I have been thinking about possibly keeping the bottle baby as a wether for company for my ram.  Do you typically keep your ram and ewes together except for lambing time?  I definitely have been splitting them up right now just to keep the small lambs safe, and I will do it again once lambing time comes around. The 9 month old walked right up to me today… He’s never done that before, and I thought “yep it’s time to put his bell on him” LOL.  And have an exit plan/weapon at the ready.  I’ve read some surprising and scary stories on here 😮


----------



## Shepherdess219 (Feb 10, 2021)

So you have prolific sheep as well. Year at a glance. Happy ram day is in early October, happy buck day is after girls are bred, typically just the two weeks. Boys and girls goats and sheep all live together all winter until about a week to 10 days before lambing. Then the ram and the buck get the boot to the adjacent field. After lambing, and once my grass is ready in the summer field, the girls move across the road to a new field. Then I pull my ram lambs off the moms at 3 months so they don’t start breeding the girls.  Mom always has at least one lamb for the summer then I don’t not have to worry about trying to dry up the ewes. Boys go to live with the ram and the buck for the summer. In September  all the lambs go to market and the moms have about 3-4 weeks before it’s happy ram day again. And we start all over again!


----------



## BoPeep75 (Feb 13, 2021)

Thank you for the timeline! I’ve been looking for someone to give me this kind of year at a glance. When you said that the mom’s have one lamb for the summer, were you meaning that they typically all have at least one female lamb to continue nursing through the summer?  (Since the boy lambs are moved to the other field).  I’ve never even thought about having to try and dry up ewes.  Is this an issue?  Thank you!


----------



## Shepherdess219 (Feb 13, 2021)

BoPeep75 said:


> Thank you for the timeline! I’ve been looking for someone to give me this kind of year at a glance. When you said that the mom’s have one lamb for the summer, were you meaning that they typically all have at least one female lamb to continue nursing through the summer?  (Since the boy lambs are moved to the other field).  I’ve never even thought about having to try and dry up ewes.  Is this an issue?  Thank you!


If mom has all boys and no girls, then I band one boy (wether one) so that she has one.


----------



## Shepherdess219 (Feb 13, 2021)

Oh and the reason I start so early breeding is because my market date is so early in September.  Ideally if your taking your lamb for market, they want to be around 6 to 7 months so birthing end of March/April then market around thanksgiving (Canadian thanksgiving).


----------



## NEWCOMER (Mar 10, 2021)

BoPeep75 said:


> We have just started our flock, and currently we have two ewes, (one of which has just given birth to twins), and one nine month old ram.  The twins were a boy and a girl; the boy was rejected and is being bottle-fed.
> 
> I noticed today while sitting with the flock, the bigger ram will occasionally and lightly butt into the back of the female.
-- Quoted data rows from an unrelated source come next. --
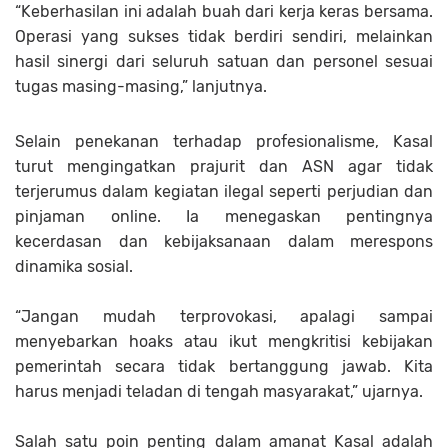
“Keberhasilan ini adalah buah dari kerja keras bersama.
Operasi yang sukses tidak berdiri sendiri, melainkan
hasil sinergi dari seluruh satuan dan personel sesuai
tugas masing-masing,” lanjutnya.
Selain penekanan terhadap profesionalisme, Kasal
turut mengingatkan prajurit dan ASN agar tidak
terjerumus dalam kegiatan ilegal seperti perjudian dan
pinjaman online. Ia menegaskan pentingnya
kecerdasan dan kebijaksanaan dalam merespons
dinamika sosial.
“Jangan mudah terprovokasi, apalagi sampai
menyebarkan hoaks atau ikut mengkritisi kebijakan
pemerintah secara tidak bertanggung jawab. Kita
harus menjadi teladan di tengah masyarakat,” ujarnya.
Salah satu poin penting dalam amanat Kasal adalah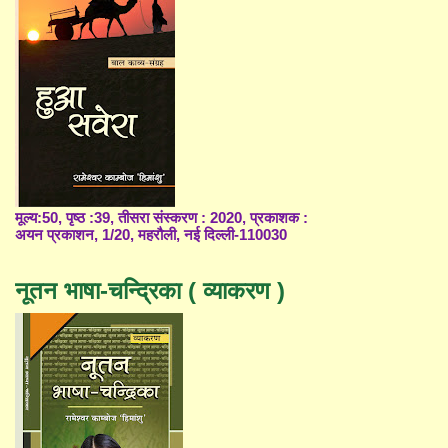
मूल्य:50, पृष्ठ :39, तीसरा संस्करण : 2020, प्रकाशक :
अयन प्रकाशन, 1/20, महरौली, नई दिल्ली-110030
नूतन भाषा-चन्द्रिका ( व्याकरण )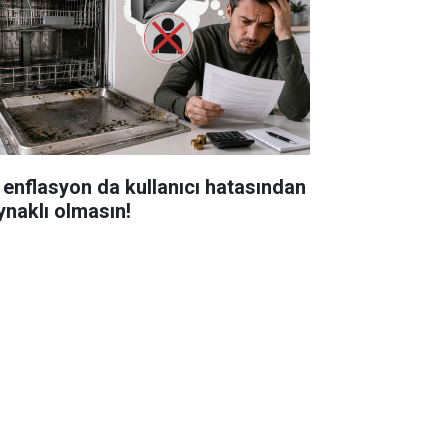
 enflasyon da kullanıcı hatasından
ynaklı olmasın!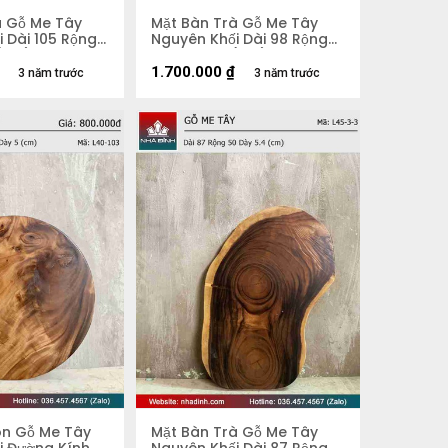
à Gỗ Me Tây
Mặt Bàn Trà Gỗ Me Tây
 Dài 105 Rộng
Nguyên Khối Dài 98 Rộng
 (cm)
58 Dày 5,3 (cm)
1.700.000
₫
3 năm trước
3 năm trước
òn Gỗ Me Tây
Mặt Bàn Trà Gỗ Me Tây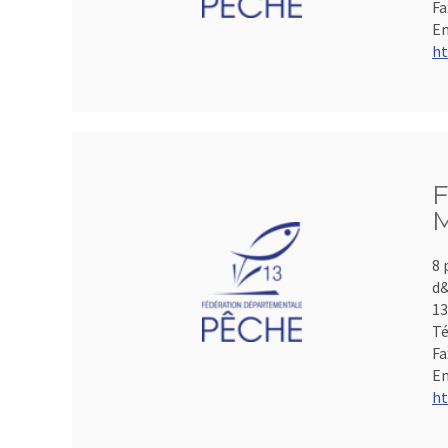
Fa
Em
ht
F
M
8 
d&
1
Té
Fa
Em
ht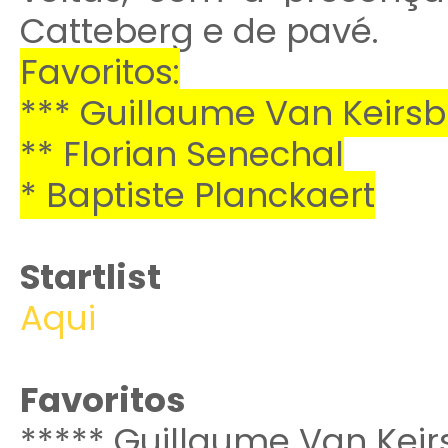
Catteberg e de pavé.
Favoritos:
*** Guillaume Van Keirsb
** Florian Senechal
* Baptiste Planckaert
Startlist
Aqui
Favoritos
****
* Guillaume Van Keir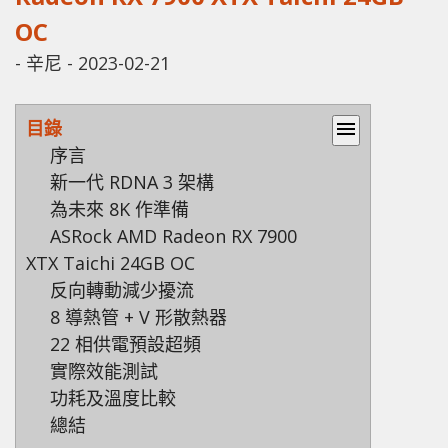
OC
-
辛尼
-
2023-02-21
目錄
menu
序言
新一代 RDNA 3 架構
為未來 8K 作準備
ASRock AMD Radeon RX 7900
XTX Taichi 24GB OC
反向轉動減少擾流
8 導熱管 + V 形散熱器
22 相供電預設超頻
實際效能測試
功耗及溫度比較
總結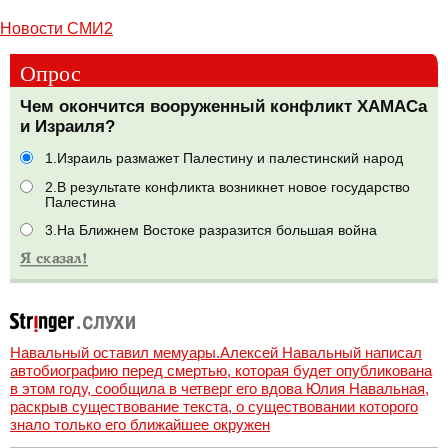
Новости СМИ2
Опрос
Чем окончится вооруженный конфликт ХАМАСа
и Израиля?
1.Израиль размажет Палестину и палестинский народ
2.В результате конфликта возникнет новое государство
Палестина
3.На Ближнем Востоке разразится большая война
Навальный оставил мемуары.Алексей Навальный написал
автобиографию перед смертью, которая будет опубликована
в этом году, сообщила в четверг его вдова Юлия Навальная,
раскрыв существование текста, о существовании которого
знало только его ближайшее окружен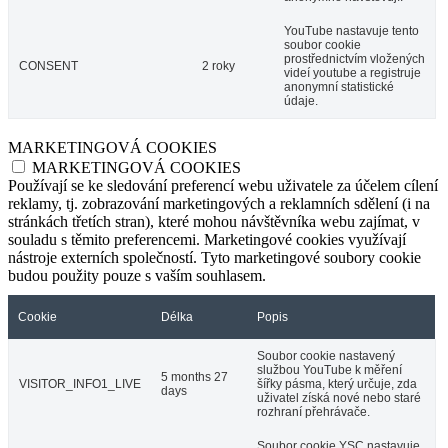
YouTube nastavuje tento
soubor cookie
prostřednictvím vložených
CONSENT
2 roky
videí youtube a registruje
anonymní statistické
údaje.
MARKETINGOVÁ COOKIES
MARKETINGOVÁ COOKIES
Používají se ke sledování preferencí webu uživatele za účelem cílení
reklamy, tj. zobrazování marketingových a reklamních sdělení (i na
stránkách třetích stran), které mohou návštěvníka webu zajímat, v
souladu s těmito preferencemi. Marketingové cookies využívají
nástroje externích společností. Tyto marketingové soubory cookie
budou použity pouze s vaším souhlasem.
Cookie
Délka
Popis
Soubor cookie nastavený
službou YouTube k měření
5 months 27
VISITOR_INFO1_LIVE
šířky pásma, který určuje, zda
days
uživatel získá nové nebo staré
rozhraní přehrávače.
Soubor cookie YSC nastavuje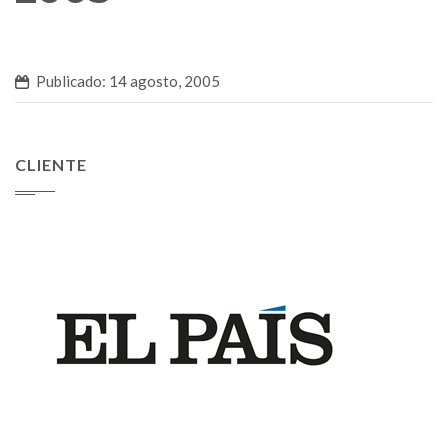
Publicado: 14 agosto, 2005
CLIENTE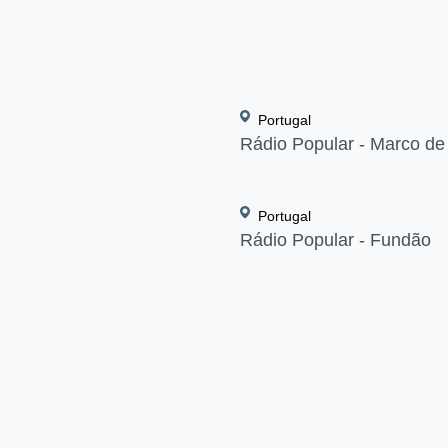
Portugal
CE
Rádio Popular - Marco d
Portugal
Rádio Popular - Fundão
ION POUR VOTRE PROJET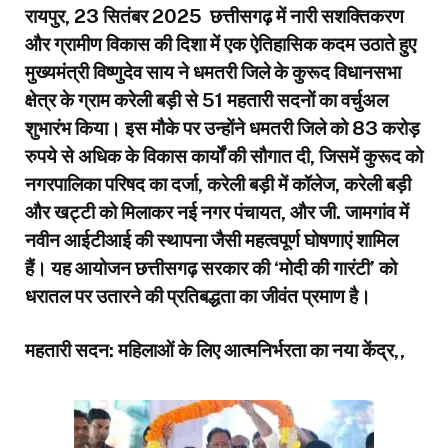
रायपुर, 23 सितंबर 2025 छत्तीसगढ़ में नारी सशक्तिकरण
और ग्रामीण विकास की दिशा में एक ऐतिहासिक कदम उठाते हुए
मुख्यमंत्री विष्णुदेव साय ने धमतरी जिले के कुरूद विधानसभा
क्षेत्र के ग्राम करेली बड़ी से 51 महतारी सदनों का वर्चुअल
शुभारंभ किया। इस मौके पर उन्होंने धमतरी जिले को 83 करोड़
रुपये से अधिक के विकास कार्यों की सौगात दी, जिसमें कुरूद को
नगरपालिका परिषद का दर्जा, करेली बड़ी में कॉलेज, करेली बड़ी
और खट्टी को मिलाकर नई नगर पंचायत, और जी. जामगांव में
नवीन आईटीआई की स्थापना जैसी महत्वपूर्ण घोषणाएं शामिल
हैं। यह आयोजन छत्तीसगढ़ सरकार की ‘मोदी की गारंटी’ को
धरातल पर उतारने की प्रतिबद्धता का जीवंत प्रमाण है।
महतारी सदन: महिलाओं के लिए आत्मनिर्भरता का नया केंद्र,,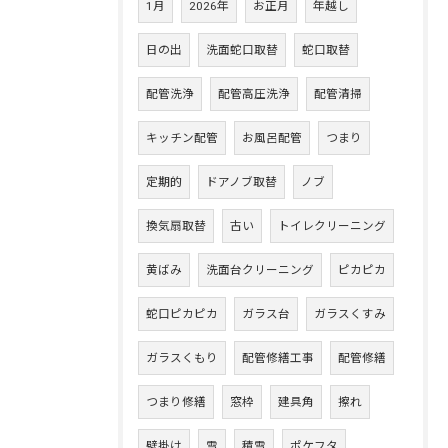
1月
2026年
お正月
年越し
日の出
洗面蛇口取替
蛇口取替
配管洗浄
配管高圧洗浄
配管清掃
キッチン配管
お風呂配管
つまり
定期的
ドアノブ取替
ノブ
換気扇取替
古い
トイレクリーニング
黄ばみ
洗面台クリーニング
ピカピカ
蛇口ピカピカ
ガラス台
ガラスくすみ
ガラスくもり
配管修繕工事
配管修繕
つまり修繕
窓枠
建具角
擦れ
壁掛け
雪
積雪
ポケフタ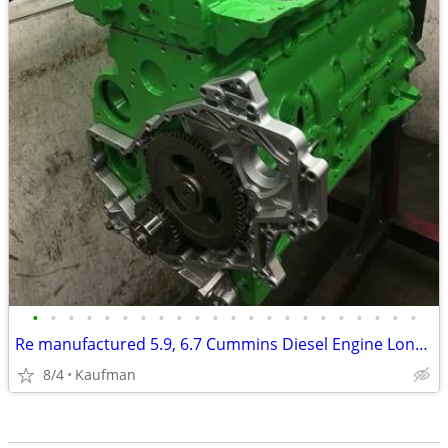
•
•
•
•
•
•
•
•
•
•
•
•
•
•
•
•
•
•
•
•
•
•
Re manufactured 5.9, 6.7 Cummins Diesel Engine Long Blocks
8/4
Kaufman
I don’t know if the mother didn’t notice or didn’t care. I have been thinking about separating the older ram in case he is going to hurt one of them when I’m not around, but then he will be alone. I’m not sure how big the newborns have to be where he will leave them be. I thought the mother would do something if he bumped into the girl but maybe not? I realize the little boy lamb is on his own if I’m not there. I will say that he spent yesterday with the older ram and the ewe who isn’t his mother, and he was fine when I came to put him in the stall. I cannot leave him with his mother because she has an interest in him even though he is no longer interested in her. She comes around to sniff him and then head butts him hard.
> 
> Any ideas?  Since the older ram is still technically a lamb do you think he won’t actually hurt the lambs? Should I separate him by himself?This feels like an old school riddle of who goes where.


Maybe you should  make a pen for the mom and her lamb. That way you can let her out when you can watch her and put her in when you can't


----------